Could you set down every entry below exactly as it is?

---------- MATERIAL TO PROCESS

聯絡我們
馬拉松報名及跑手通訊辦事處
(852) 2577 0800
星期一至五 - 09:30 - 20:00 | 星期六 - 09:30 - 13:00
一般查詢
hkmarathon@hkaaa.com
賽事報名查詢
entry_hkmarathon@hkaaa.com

--------------------

**RESPONSE BELOW:**
聯絡我們
馬拉松報名及跑手通訊辦事處
(852) 2577 0800
星期一至五 - 09:30 - 20:00 | 星期六 - 09:30 - 13:00
一般查詢
hkmarathon@hkaaa.com
賽事報名查詢
entry_hkmarathon@hkaaa.com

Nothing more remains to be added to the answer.